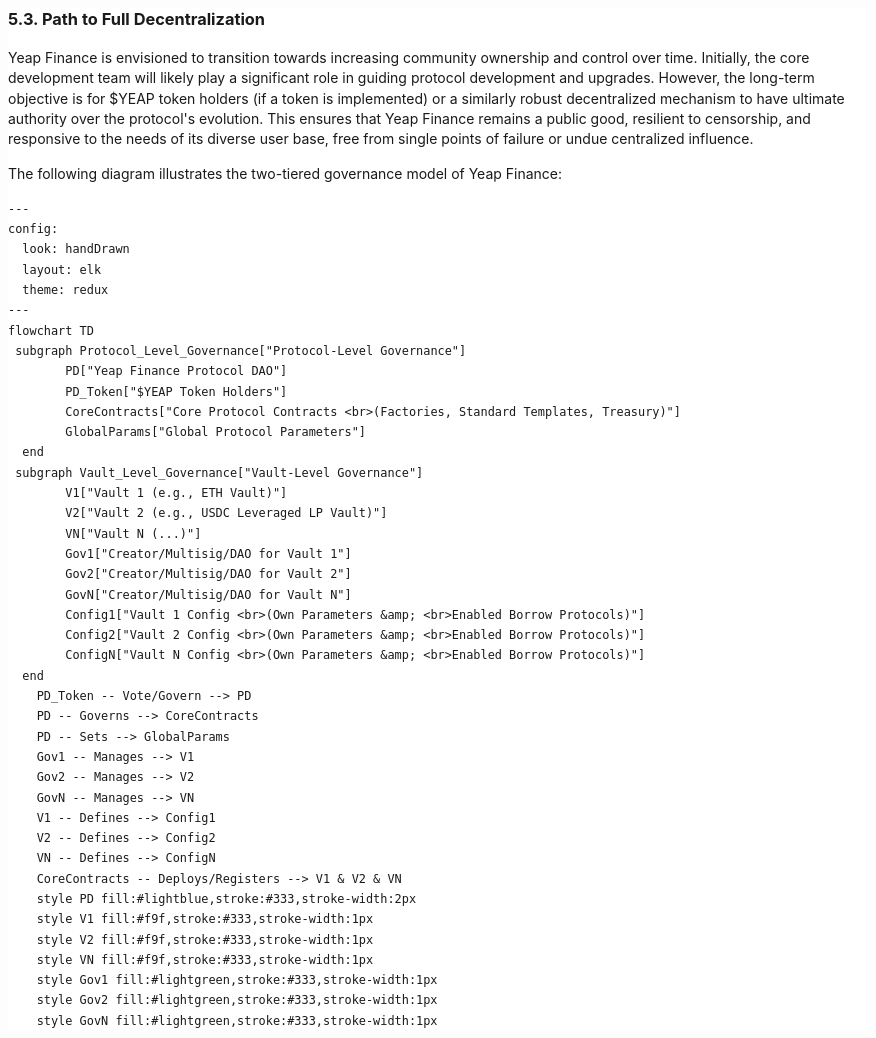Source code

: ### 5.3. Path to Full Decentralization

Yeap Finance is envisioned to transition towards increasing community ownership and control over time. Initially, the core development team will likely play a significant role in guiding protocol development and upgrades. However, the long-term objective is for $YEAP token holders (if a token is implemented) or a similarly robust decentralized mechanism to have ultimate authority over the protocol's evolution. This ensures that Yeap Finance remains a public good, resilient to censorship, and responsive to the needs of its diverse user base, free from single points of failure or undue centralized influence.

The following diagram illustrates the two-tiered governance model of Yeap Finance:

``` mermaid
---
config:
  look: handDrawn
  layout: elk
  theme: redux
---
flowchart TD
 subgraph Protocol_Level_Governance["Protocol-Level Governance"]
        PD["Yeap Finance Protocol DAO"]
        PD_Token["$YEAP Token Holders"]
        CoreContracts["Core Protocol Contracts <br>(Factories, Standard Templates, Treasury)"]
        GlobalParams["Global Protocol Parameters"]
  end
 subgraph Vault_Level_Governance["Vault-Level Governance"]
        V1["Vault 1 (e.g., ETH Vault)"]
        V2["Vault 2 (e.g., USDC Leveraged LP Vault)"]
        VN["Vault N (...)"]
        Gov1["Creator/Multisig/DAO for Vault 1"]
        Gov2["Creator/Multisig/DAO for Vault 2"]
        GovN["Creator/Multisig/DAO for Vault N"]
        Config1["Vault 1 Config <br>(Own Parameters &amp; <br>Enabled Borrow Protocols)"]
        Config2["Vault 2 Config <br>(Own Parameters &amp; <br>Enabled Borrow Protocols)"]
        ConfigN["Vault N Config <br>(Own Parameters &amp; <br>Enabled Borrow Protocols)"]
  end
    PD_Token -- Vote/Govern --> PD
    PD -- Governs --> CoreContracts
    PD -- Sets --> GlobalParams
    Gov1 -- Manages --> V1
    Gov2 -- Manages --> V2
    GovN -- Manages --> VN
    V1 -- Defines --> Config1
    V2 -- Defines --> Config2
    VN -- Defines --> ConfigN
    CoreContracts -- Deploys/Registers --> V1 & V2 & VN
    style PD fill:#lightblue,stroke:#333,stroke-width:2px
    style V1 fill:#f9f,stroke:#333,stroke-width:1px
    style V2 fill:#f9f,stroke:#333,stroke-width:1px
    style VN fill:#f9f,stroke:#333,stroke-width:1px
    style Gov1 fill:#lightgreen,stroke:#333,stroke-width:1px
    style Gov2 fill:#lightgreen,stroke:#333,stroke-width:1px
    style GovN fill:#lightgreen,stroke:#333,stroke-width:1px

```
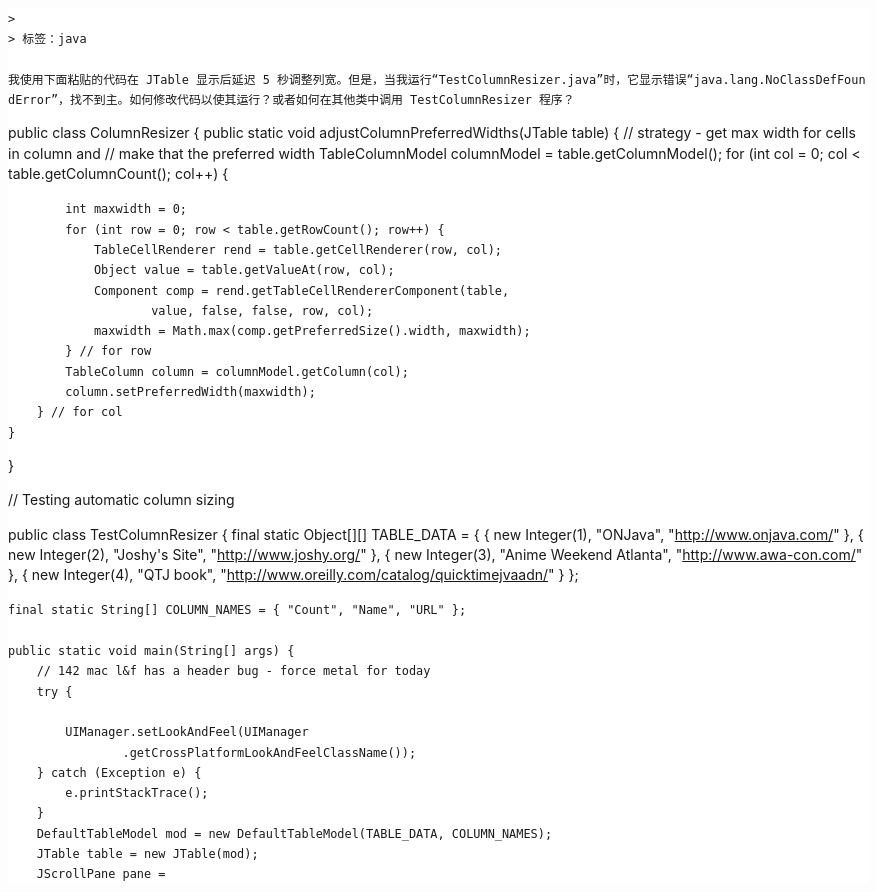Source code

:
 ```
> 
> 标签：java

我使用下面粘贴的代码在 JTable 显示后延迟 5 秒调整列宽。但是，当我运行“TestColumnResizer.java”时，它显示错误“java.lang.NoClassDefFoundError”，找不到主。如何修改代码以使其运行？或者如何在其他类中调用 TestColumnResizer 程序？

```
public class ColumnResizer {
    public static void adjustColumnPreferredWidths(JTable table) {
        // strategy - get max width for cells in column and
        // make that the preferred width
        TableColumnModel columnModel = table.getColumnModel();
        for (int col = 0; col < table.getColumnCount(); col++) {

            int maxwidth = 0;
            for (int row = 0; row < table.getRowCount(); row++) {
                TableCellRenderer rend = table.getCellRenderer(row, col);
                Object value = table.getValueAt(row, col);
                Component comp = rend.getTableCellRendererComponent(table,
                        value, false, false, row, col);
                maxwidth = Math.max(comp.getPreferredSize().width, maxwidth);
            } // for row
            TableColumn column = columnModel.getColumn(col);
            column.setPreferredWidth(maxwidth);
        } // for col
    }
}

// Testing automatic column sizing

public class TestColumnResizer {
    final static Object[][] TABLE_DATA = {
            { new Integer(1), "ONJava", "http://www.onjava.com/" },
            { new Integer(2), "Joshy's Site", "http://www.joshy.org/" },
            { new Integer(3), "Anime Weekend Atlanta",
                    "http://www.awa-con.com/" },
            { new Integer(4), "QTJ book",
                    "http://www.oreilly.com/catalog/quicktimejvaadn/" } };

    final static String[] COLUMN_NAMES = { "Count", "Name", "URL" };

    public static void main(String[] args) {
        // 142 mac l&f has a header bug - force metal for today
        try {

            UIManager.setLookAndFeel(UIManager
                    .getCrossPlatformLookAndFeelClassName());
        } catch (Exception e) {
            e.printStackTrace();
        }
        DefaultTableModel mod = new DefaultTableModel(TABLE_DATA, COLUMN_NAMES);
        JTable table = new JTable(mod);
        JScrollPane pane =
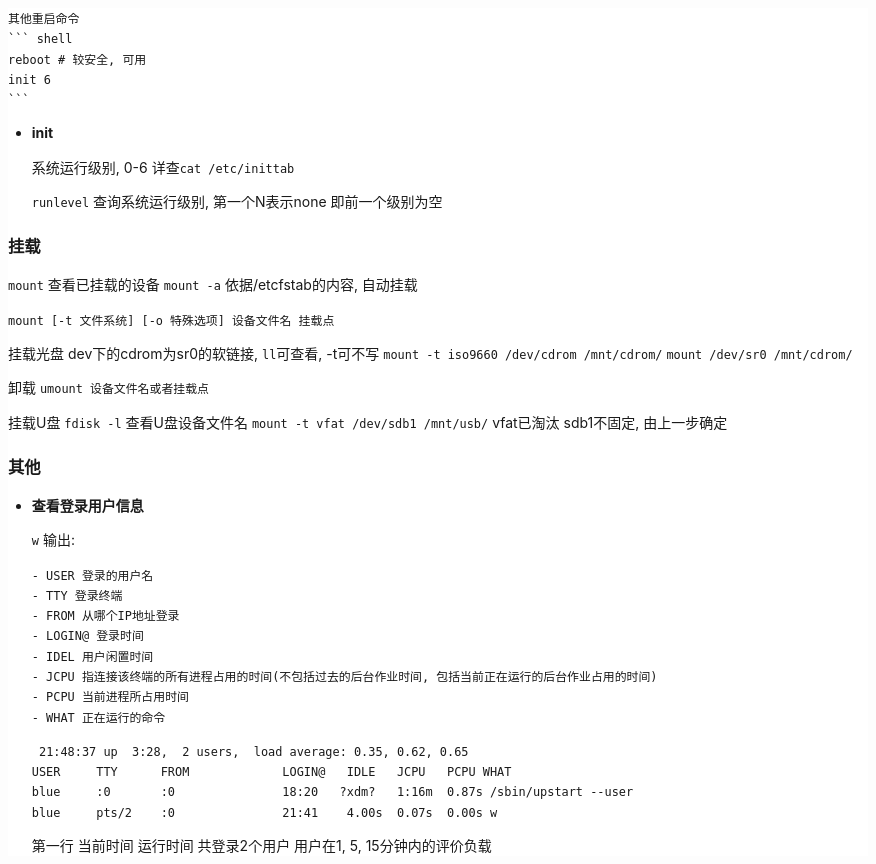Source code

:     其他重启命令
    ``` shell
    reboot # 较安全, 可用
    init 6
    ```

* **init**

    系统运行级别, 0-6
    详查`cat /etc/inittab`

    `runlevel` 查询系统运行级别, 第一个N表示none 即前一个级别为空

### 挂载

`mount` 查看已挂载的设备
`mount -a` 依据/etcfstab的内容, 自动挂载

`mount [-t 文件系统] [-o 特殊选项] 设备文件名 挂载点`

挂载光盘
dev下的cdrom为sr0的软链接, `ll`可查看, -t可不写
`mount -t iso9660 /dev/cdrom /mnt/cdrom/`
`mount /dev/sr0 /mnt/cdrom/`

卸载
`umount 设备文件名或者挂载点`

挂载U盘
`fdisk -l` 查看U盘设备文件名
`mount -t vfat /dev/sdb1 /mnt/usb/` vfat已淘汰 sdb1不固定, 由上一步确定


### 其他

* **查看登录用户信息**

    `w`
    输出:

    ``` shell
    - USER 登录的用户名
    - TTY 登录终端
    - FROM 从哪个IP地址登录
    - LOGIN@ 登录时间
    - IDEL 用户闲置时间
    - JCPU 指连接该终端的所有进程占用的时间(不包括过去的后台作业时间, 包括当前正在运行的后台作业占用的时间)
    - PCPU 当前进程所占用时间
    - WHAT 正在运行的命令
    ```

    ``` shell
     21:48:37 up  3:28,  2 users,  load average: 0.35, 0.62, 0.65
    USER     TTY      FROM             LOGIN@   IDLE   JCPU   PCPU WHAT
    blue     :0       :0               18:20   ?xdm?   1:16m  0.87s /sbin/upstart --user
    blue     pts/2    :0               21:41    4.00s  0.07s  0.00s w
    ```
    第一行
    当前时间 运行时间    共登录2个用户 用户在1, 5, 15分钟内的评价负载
┄┄┄┄┄┄┄┄┄┄
→ **What is being asked**:
Reproduce each line of the records in which the string "final" appears.

→ **Written reply**:
    final static Object[][] TABLE_DATA = {
    final static String[] COLUMN_NAMES = { "Count", "Name", "URL" };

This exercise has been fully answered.